İsrail ile İbrahim Anlaşmalarına imza atan BAE ve Bahreyn, buna yeşil ışık yakan Umman, Mısır, Ürdün… Onları izleyen Fas ve tarihinde ilk kez İsrail ile görüşme kanallarını açan Suudi Arabistan’ın, Esad’ı bir şekilde toparlayacakları savını öne sürmek mümkün. Çin üzerinden Tahran ile görüşme masasında önemli adımlar atan Riyad’dan beklenti, belki de İran’ı Suriye’den bir nebze uzak tutmak olabilir. Gerçi molla rejimi bu topraklardaki varlığını Hizbullah üzerinden götürüyor. Dolaylı olarak silah ve lojistik destek verdiği örgütün İsrail’e saldırılar planladığı, buna karşılık İsrail’in Suriye’nin güneyinde konuşlanan bu oluşumlara karşı harekat geliştirdiği de malum.
Elbette ki Suudi Arabistan ve diğerlerinin Esad’a telkinlerinin topraklarının İsrail’e karşı bir saldırı üssü olmasını engellemek yönünde olması gerçekçi bir beklenti olamaz. Dolayısı ile İsrail’in gerekli gördükçe buradaki İran destekli odaklara müdahale etmesi kendi güvenliği açısından doğal bir sonuç olarak kabul edilebilir.
Türkiye’nin iki eksenli politikası
Bu arada Türkiye’nin iki eksenli gelişen politikası nereye varacak? Bir yandan kuzeydoğu Suriye’deki Kürt gruplarının egemen olmalarının önüne geçmek, onların yerine Ankara tarafından desteklenen Suni grupların etkin kılınması, öte yandan sınırlar içindeki mültecilerin toplum mühendisliğine araç edilmesi konusu, seçim sathında üzerinde görüş belirtilen önemli konulardan biri oldu. Ankara, artık Esad’ın iktidardan uzaklaştırılması söylemini terk etti. ‘Himayesine’ aldığı mültecilerin geri gönderilmesi mevzuu da öyle anlaşılıyor ki seçimin sonucuna göre, şimdilik rafa kaldırıldı. Zaten Esad da onları geri almak için ölmüyor. Alan memnun veren memnun durumu! Bu durumda, Ankara’nın sınırlarından uzakta gelişen olaylara – en azından şimdilik – sessiz kalması, Şam’ın Arap Birliğine davet edilmesi konusunda cılız tepki vermesi / hatta tepki vermemesi, anlaşılabilir bir durum olacak.
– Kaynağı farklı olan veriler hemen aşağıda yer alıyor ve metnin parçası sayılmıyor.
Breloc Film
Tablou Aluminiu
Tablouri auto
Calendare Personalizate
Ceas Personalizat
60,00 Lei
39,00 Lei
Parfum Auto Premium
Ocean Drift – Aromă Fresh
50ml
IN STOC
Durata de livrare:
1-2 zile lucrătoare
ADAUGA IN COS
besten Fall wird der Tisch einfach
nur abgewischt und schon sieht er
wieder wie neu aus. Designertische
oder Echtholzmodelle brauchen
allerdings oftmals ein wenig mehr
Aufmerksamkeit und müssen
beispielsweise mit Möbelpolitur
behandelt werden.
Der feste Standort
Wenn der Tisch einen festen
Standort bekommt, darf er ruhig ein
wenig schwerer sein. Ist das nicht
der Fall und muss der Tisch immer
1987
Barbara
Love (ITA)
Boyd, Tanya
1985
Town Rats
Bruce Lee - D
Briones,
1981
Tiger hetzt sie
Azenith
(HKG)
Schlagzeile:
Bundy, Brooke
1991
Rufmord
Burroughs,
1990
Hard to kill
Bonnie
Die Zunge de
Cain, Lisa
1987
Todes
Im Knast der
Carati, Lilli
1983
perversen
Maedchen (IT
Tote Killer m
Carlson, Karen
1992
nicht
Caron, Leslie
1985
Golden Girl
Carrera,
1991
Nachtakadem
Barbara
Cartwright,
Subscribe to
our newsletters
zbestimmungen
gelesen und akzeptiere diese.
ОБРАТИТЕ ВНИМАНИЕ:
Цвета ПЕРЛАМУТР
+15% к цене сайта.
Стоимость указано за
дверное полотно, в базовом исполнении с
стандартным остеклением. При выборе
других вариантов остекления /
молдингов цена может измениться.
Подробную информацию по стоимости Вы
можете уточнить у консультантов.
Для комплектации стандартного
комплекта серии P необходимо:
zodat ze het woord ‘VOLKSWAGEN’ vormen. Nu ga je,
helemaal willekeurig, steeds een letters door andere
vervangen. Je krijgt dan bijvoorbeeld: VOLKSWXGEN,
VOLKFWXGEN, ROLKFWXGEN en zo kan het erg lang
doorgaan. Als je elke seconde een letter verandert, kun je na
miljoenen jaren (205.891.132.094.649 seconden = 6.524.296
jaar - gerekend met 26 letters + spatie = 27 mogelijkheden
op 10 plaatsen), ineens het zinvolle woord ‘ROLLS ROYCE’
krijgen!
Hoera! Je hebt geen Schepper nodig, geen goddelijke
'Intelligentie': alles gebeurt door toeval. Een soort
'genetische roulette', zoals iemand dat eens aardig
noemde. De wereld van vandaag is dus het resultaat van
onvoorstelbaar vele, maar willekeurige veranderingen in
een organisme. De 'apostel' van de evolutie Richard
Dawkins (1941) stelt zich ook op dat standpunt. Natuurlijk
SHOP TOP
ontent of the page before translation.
Kartların sık sık yeniden dağıtıldığı bölgede Ankara konumunu nasıl değerlendirecek? ABD, bölgedeki ağırlığını yeniden hissettirecek mi? Çin’in etki anlamında ABD’nin yerine mi göz dikti? Ukrayna’da yara alan Rusya karizmasını kurtarmak için nasıl adımlar atacak?
İlginç ancak bir o kadar sorunlu günlerin bizleri beklediğini söylemek çok da yanlış olmaz.